I suspect that ever-helpful Bill Gates and the happy boys and girls at Microsoft have defined a whole raft of extended colour constants - I recall reading a huge list of these in the documentation for Merchant Server 1.0 (yes, I know that dates me), including such gems as “spicy pink” and “old gold”. Basically (or Visual Basically - ha! I’m so funny!) there’s a massive list of constant definitions that bind these things to standard colour codes in #RRGGBB hex format. Though, looking at the colour of your rhubarb and custard, I wonder if some of these bindings have slipped a bit. (I can think of one reason why custard would be that colour, but it’s a bit 1970’s-cartoons-ish…)
Internet Explorer takes non-valid color names (I believe there are 140 officially defined color names, though I’ve seen references to 216), and converts them to Hex Values. But it takes anything that is not between A-F or 0-9 and turns them into a 0.
For example:
FISHCAKE = RGB VALUE #F000CA00
As long as it has four letters, you’ll get a color other than black.
For instance, FISHZZZZ will get you the same value as FISH (it happens to be the same RGB value as FISHCAKE), but FIS will be black.

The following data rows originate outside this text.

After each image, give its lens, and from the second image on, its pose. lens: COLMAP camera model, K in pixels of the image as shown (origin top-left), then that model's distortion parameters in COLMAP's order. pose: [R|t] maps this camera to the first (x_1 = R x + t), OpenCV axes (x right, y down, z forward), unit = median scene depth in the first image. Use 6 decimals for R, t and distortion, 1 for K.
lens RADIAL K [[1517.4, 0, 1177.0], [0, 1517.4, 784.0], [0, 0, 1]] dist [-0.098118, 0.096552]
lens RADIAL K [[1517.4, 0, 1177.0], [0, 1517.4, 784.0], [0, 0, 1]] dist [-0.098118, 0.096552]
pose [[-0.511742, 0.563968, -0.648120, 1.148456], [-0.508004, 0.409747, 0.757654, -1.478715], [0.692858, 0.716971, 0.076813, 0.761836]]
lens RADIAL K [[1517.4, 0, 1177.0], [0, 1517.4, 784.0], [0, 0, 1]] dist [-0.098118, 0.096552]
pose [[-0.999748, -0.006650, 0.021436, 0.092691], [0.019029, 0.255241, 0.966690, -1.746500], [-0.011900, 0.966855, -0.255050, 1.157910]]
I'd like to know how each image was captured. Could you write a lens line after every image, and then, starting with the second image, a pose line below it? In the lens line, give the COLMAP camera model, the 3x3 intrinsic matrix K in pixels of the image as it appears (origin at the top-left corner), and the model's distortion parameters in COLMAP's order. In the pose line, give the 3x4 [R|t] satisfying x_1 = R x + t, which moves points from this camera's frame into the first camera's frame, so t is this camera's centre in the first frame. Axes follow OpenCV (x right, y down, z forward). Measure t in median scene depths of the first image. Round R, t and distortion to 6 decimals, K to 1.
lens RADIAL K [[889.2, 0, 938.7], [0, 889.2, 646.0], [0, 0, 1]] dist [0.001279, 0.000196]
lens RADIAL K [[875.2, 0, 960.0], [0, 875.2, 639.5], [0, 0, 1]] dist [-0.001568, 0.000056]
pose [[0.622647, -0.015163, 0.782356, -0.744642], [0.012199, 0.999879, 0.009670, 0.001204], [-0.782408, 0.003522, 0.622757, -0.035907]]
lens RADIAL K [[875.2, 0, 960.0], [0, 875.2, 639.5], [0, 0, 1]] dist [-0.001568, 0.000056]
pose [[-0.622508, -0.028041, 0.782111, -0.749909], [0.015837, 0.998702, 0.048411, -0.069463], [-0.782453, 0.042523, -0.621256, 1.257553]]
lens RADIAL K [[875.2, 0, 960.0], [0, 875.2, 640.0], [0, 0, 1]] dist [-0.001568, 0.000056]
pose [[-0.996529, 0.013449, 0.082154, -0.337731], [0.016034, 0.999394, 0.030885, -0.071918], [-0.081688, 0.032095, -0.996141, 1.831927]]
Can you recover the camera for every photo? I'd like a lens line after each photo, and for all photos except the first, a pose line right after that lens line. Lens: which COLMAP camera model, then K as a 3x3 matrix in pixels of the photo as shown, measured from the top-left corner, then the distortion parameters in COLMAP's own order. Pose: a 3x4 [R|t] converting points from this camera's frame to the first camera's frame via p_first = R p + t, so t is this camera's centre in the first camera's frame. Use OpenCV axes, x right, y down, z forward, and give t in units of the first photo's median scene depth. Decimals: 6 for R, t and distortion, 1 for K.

You can use this site to convert HEX values to RGB values if you want to try it out.
Try this site, it’s done by a former cow-orker of mine. He sells his posters and mousepads as aids to web designers and he’s got some free utilities available also, my favorite would be the color lab.
He also developed his own completely consistent nomenclature system where each color has a TLA; for example Dark Hard Magenta, DHM, is CC00CC.